ECLI:NL:RBDHA:2019:9772
Rechtbank Den Haag
- Eerste aanleg - enkelvoudig
- Rechtspraak.nl
Weigering van een machtiging tot voorlopig verblijf voor een biologisch kind op basis van onvoldoende feitelijke gezinsband
In deze zaak heeft de rechtbank Den Haag op 5 september 2019 uitspraak gedaan in een beroep tegen de weigering van een machtiging tot voorlopig verblijf (mvv) voor een biologisch kind. Eiseres, die stelt Eritrese nationaliteit te bezitten, heeft op 17 mei 2019 beroep ingesteld tegen het besluit van de staatssecretaris van Justitie en Veiligheid, dat op 29 april 2019 was genomen. De staatssecretaris had de aanvraag voor de mvv afgewezen, omdat eiseres volgens hem niet tot het gezin van de referent behoorde en er onvoldoende feitelijke invulling was gegeven aan het gezinsleven, wat in strijd zou zijn met artikel 8 van het EVRM.
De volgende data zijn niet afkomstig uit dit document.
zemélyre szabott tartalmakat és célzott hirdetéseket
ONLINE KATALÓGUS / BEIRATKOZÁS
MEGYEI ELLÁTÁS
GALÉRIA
Tijdens de zitting op 25 juli 2019 is eiseres verschenen, bijgestaan door haar gemachtigde, terwijl de verweerder niet aanwezig was. Eiseres voerde aan dat de staatssecretaris ten onrechte aannam dat een beschermenswaardig gezinsleven alleen kan worden aangetoond met een 'family residence card'. De rechtbank oordeelde dat de staatssecretaris terecht had geconcludeerd dat er geen feitelijke gezinsband was, omdat de referent niet voldoende bewijs had geleverd van zijn betrokkenheid bij het leven van eiseres. De rechtbank benadrukte dat de enkele biologische verwantschap niet voldoende is voor een beschermenswaardig gezinsleven.
De rechtbank concludeerde dat de staatssecretaris de aanvraag terecht had afgewezen, omdat niet aan alle vereisten was voldaan. De rechtbank oordeelde ook dat de belangen van het kind niet onvoldoende waren meegewogen en dat de hoorplicht niet was geschonden. Uiteindelijk werd het beroep ongegrond verklaard, zonder aanleiding voor een proceskostenveroordeling. De uitspraak is openbaar uitgesproken en partijen zijn op de hoogte gesteld van hun recht om binnen vier weken hoger beroep in te stellen bij de Afdeling bestuursrechtspraak van de Raad van State.